Task directions: Convert the lines from the beginning of the entries through the line containing "common name: Lettered habrosyne moth", inclusive, into a Markdown table with the columns Row and Line, numbering each line and omitting any blank lines.

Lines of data
--------------------
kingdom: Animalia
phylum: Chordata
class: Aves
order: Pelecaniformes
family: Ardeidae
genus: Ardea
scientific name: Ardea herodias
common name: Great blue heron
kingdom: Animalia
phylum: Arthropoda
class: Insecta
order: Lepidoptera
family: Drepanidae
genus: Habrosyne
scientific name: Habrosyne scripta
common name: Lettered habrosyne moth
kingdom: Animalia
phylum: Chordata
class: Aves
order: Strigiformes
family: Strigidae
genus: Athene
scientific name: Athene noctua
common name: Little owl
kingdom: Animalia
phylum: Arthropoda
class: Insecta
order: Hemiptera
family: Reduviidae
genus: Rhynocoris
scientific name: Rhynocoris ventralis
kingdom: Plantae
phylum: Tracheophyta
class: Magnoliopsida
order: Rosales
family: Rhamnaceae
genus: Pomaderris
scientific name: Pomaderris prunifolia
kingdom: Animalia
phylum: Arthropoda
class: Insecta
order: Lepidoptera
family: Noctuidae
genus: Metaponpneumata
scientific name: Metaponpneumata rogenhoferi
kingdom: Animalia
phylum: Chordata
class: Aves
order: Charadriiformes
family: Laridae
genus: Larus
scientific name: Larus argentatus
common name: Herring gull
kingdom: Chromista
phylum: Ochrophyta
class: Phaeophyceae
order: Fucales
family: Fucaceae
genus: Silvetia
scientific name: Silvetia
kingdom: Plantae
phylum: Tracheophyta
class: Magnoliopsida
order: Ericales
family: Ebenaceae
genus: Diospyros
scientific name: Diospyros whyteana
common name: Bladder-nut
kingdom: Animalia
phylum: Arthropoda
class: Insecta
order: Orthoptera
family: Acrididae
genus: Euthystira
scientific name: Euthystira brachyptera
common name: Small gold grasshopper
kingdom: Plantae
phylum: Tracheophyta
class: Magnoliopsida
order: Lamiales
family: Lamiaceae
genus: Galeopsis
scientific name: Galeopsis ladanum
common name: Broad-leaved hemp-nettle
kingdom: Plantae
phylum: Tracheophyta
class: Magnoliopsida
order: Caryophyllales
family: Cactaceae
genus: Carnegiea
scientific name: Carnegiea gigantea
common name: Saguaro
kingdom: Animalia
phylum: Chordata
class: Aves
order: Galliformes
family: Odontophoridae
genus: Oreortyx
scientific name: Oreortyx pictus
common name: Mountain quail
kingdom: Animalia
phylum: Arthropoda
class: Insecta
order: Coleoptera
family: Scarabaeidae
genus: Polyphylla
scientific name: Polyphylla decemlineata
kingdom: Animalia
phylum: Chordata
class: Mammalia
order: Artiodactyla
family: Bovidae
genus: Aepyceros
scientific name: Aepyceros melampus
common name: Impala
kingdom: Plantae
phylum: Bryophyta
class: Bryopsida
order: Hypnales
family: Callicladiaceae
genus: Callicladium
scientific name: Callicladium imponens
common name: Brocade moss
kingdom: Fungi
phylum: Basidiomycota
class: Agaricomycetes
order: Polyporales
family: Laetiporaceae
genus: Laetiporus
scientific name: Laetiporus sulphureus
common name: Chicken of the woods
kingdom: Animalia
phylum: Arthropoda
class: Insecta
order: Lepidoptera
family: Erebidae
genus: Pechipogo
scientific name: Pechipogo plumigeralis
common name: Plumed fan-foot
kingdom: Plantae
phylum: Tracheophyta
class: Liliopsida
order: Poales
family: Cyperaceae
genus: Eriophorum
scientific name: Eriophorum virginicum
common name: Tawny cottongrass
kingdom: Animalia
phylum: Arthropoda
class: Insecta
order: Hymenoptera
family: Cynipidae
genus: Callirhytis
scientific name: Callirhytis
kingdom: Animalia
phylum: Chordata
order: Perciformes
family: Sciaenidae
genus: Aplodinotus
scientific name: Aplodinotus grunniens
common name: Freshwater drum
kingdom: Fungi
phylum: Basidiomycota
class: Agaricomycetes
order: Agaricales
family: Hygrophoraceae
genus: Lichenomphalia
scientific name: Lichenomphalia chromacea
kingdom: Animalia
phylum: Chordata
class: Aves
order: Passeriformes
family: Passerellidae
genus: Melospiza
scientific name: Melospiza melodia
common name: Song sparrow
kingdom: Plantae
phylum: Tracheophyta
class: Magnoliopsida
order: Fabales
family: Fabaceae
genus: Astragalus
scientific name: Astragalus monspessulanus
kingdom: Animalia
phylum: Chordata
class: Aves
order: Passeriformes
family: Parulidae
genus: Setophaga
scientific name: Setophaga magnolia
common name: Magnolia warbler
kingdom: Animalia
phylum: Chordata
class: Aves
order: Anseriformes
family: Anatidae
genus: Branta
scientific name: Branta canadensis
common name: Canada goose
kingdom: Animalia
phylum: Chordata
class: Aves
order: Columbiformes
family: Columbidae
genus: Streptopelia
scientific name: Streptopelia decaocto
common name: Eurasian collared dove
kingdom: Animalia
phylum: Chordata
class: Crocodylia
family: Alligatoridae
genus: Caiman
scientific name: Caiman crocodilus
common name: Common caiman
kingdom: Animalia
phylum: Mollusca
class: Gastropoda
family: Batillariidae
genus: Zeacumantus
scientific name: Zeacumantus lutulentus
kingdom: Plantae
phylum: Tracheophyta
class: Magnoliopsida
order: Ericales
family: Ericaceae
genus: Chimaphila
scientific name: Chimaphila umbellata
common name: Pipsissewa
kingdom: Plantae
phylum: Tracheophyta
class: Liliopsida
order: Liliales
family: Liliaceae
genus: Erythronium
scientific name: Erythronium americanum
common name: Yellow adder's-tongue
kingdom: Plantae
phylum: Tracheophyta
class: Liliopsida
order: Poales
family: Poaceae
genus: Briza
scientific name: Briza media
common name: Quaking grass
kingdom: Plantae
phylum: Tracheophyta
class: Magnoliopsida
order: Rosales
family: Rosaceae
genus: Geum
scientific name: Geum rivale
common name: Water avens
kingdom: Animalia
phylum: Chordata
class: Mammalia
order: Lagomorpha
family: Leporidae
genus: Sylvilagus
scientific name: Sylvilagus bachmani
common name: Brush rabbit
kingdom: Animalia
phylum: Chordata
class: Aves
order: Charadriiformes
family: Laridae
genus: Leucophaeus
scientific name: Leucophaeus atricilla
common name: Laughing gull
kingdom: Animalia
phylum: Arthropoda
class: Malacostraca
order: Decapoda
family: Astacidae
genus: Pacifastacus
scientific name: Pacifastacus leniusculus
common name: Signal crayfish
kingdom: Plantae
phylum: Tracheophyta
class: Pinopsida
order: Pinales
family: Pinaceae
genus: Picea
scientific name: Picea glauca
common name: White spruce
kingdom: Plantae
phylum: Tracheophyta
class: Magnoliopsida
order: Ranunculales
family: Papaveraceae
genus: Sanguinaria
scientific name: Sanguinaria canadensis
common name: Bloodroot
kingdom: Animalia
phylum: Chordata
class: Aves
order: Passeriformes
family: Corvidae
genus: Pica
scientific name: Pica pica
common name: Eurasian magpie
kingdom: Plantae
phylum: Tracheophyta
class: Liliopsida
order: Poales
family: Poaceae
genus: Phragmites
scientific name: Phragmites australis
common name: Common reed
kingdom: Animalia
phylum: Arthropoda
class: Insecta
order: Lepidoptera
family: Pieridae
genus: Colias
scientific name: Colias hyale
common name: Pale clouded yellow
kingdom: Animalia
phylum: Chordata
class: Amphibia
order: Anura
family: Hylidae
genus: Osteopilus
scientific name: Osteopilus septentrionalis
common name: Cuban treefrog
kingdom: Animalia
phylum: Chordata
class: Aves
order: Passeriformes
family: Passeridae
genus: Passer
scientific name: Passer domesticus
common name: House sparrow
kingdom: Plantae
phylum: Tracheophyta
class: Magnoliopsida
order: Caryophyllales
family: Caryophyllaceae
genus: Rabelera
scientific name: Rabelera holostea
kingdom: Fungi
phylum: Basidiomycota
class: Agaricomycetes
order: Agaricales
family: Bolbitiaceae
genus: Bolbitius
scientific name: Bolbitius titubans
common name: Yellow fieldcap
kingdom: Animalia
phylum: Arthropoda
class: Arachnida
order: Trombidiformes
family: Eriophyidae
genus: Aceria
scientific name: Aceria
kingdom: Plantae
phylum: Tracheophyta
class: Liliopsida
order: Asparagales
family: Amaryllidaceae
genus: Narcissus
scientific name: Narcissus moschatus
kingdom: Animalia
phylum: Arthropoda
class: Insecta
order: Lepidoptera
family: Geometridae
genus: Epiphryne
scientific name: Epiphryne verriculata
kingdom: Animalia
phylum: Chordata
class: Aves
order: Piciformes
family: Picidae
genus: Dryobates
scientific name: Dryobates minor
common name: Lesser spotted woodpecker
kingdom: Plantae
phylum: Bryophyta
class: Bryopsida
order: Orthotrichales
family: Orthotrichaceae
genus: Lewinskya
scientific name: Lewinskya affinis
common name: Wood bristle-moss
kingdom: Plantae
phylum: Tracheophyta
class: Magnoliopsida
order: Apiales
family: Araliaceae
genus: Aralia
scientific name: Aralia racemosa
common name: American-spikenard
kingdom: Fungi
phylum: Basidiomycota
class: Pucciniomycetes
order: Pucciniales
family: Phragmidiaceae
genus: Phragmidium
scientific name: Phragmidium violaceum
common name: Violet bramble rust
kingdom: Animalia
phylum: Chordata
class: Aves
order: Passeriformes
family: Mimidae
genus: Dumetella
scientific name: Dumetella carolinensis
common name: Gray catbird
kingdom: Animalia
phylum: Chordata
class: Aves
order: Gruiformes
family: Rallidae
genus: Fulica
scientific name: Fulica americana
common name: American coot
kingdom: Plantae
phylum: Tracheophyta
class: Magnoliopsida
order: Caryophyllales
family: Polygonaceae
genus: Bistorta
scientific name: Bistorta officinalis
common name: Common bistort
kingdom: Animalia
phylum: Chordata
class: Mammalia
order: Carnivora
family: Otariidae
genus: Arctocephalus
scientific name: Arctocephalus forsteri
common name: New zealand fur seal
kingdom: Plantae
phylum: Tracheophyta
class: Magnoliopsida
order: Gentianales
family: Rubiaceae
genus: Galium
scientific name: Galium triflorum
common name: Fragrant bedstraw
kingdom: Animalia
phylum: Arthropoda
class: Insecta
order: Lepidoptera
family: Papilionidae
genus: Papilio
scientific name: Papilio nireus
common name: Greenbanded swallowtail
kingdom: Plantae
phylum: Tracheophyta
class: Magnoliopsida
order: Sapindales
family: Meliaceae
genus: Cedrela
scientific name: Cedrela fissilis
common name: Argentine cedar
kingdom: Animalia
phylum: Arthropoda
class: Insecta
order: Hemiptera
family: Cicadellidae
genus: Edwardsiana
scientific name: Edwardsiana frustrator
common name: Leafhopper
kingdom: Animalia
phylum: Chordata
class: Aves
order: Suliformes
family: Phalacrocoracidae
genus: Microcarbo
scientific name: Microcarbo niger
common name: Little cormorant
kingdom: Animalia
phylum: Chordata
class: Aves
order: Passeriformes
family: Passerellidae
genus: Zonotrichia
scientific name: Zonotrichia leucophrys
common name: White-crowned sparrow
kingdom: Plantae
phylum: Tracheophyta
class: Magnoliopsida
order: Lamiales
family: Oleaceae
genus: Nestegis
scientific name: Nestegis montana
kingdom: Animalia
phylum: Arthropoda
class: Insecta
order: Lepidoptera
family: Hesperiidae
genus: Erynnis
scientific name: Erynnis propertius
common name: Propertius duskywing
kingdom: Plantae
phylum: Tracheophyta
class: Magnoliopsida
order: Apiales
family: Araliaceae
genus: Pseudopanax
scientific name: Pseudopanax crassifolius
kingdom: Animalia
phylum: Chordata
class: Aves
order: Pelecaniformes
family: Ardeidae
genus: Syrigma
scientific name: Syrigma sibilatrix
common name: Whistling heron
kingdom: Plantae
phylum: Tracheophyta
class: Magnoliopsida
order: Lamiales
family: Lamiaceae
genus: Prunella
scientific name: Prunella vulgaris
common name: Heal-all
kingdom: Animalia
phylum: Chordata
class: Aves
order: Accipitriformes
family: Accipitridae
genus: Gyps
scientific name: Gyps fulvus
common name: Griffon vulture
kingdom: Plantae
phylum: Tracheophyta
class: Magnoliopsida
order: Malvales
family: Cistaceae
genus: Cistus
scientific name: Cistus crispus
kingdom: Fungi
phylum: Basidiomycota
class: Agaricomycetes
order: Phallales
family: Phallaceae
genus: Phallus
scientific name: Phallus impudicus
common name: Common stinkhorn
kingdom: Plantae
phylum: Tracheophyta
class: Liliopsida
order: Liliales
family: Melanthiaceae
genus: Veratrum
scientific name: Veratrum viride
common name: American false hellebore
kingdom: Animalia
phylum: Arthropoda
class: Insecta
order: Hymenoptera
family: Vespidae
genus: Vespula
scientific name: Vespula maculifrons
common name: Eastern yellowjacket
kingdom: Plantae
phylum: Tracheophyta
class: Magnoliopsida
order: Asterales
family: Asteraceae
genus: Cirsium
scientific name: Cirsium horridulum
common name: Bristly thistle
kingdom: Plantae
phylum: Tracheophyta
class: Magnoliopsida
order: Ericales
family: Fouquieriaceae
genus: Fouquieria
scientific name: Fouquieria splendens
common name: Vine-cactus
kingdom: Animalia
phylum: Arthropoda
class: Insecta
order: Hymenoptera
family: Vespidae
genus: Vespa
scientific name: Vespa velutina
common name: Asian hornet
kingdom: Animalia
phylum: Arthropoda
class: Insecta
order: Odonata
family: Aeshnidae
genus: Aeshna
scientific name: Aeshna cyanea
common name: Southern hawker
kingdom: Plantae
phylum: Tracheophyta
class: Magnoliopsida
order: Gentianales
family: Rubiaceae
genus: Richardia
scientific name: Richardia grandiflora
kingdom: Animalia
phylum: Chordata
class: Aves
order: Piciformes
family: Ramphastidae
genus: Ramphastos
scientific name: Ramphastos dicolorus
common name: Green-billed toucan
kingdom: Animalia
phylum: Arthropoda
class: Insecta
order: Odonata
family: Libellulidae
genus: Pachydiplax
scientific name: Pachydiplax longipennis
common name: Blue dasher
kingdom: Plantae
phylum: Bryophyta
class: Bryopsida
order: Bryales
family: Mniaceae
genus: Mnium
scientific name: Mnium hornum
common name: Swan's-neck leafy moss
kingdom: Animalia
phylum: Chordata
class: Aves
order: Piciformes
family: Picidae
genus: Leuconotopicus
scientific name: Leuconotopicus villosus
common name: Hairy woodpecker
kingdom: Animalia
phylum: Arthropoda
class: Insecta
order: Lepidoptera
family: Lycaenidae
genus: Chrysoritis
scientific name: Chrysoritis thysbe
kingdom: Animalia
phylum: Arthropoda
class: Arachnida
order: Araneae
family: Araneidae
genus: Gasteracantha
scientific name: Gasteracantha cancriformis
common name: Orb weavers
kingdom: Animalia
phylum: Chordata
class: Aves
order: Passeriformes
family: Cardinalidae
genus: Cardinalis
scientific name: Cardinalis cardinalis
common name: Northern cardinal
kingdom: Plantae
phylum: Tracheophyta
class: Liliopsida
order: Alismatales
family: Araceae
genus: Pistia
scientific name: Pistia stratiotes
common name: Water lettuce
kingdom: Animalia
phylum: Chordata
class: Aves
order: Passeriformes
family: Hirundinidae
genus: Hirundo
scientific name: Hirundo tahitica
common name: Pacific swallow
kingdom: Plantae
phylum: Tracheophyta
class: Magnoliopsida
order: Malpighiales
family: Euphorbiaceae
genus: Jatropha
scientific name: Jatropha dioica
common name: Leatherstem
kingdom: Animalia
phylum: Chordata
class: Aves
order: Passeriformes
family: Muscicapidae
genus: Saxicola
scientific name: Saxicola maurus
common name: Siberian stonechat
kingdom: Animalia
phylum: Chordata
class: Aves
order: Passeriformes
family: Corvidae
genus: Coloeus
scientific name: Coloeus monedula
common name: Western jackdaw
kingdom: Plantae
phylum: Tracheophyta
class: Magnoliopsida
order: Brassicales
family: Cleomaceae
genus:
--------------------
Solved exercise:
| Row | Line |
|---|---|
| 1 | kingdom: Animalia |
| 2 | phylum: Chordata |
| 3 | class: Aves |
| 4 | order: Pelecaniformes |
| 5 | family: Ardeidae |
| 6 | genus: Ardea |
| 7 | scientific name: Ardea herodias |
| 8 | common name: Great blue heron |
| 9 | kingdom: Animalia |
| 10 | phylum: Arthropoda |
| 11 | class: Insecta |
| 12 | order: Lepidoptera |
| 13 | family: Drepanidae |
| 14 | genus: Habrosyne |
| 15 | scientific name: Habrosyne scripta |
| 16 | common name: Lettered habrosyne moth |